10th March 2020
(Above) Cornice collapse observed here this morning – right of centre of the photo – with wet snow instability also an issue on these steep generally E facing crags. The skyline is at about 900m. Cooler conditions later in the day will have crisped up the upper reaches of these and similar places.
The Met Office provide us with remarkably accurate and detailed weather forecasts for each of the SAIS areas. Although they’re able to bring to bear HUGE computing power to weather modelling they still have issues with the exact track of shower activity. They’re occasionally candid enough to mention this in the info they send us – which is good – but it can leave us with a bit of uncertainty when formulating the avalanche forecast for the next day. Tomorrow is a case in point.

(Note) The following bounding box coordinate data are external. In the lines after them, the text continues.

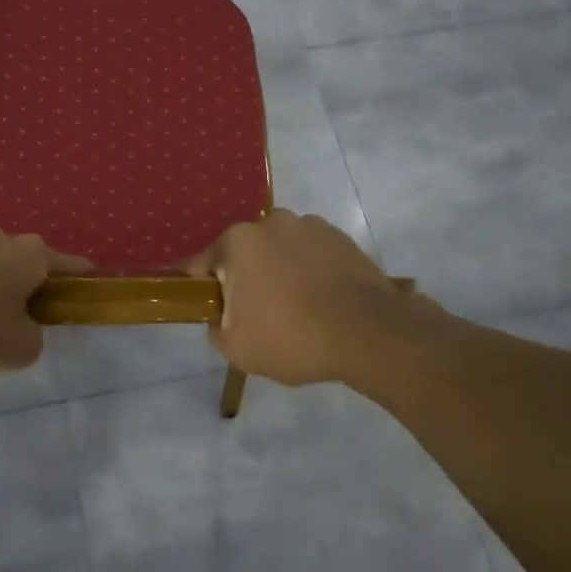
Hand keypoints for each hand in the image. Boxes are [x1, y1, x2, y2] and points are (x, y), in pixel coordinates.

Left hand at [0, 227, 89, 372]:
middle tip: (20, 308)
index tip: (88, 280)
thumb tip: (23, 329)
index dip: (80, 275)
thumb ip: (31, 338)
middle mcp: (1, 238)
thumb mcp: (20, 348)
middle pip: (22, 257)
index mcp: (32, 256)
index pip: (67, 264)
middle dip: (23, 278)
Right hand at [184, 210, 423, 386]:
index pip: (202, 265)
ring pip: (279, 251)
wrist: (369, 334)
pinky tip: (321, 300)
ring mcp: (309, 225)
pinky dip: (309, 270)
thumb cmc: (293, 338)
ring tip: (296, 308)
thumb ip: (215, 329)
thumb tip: (220, 317)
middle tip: (257, 316)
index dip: (201, 289)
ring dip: (278, 272)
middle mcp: (270, 222)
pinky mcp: (340, 236)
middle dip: (245, 279)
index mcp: (237, 242)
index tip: (207, 308)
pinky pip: (310, 253)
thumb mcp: (237, 349)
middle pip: (244, 254)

(Above) A screen shot of what might be termed ‘more organised’ precipitation approaching the Creag Meagaidh area, moving eastwards in this instance. If you look carefully you’ll be able to make out the distinctive shape of Coire Ardair and the Moy Coire inside the marked area. Precipitation in this format, often frontal in character, is considerably easier for the Met Office to forecast, including hour-by-hour timing and precipitation intensity.
(Above) Easier to make out the distinctive features of the SAIS Creag Meagaidh area in this image, including the elongated whaleback of the Carn Liath plateau, and Beinn a Chaorainn & Beinn Teallach. Radar screenshot of shower activity today, moving west to east. As you can see, shower activity is a bit ‘hit or miss’. You may get a lot or not very much at all. Estimating accurately the track of these unstable cells of moist and turbulent air is still a bit of a lottery for the Met Office forecasters. We had snow showers in tomorrow’s forecast for Creag Meagaidh along with a little cryptic note added by the duty forecaster, thus, ‘Winds/temperature graphs good guidance. Frequency and intensity of showers more uncertain.’
Bottom line for you guys is that if we get a fair amount of snow you may need to re-calibrate the avalanche forecast upwards. Or downwards, if we get less snow.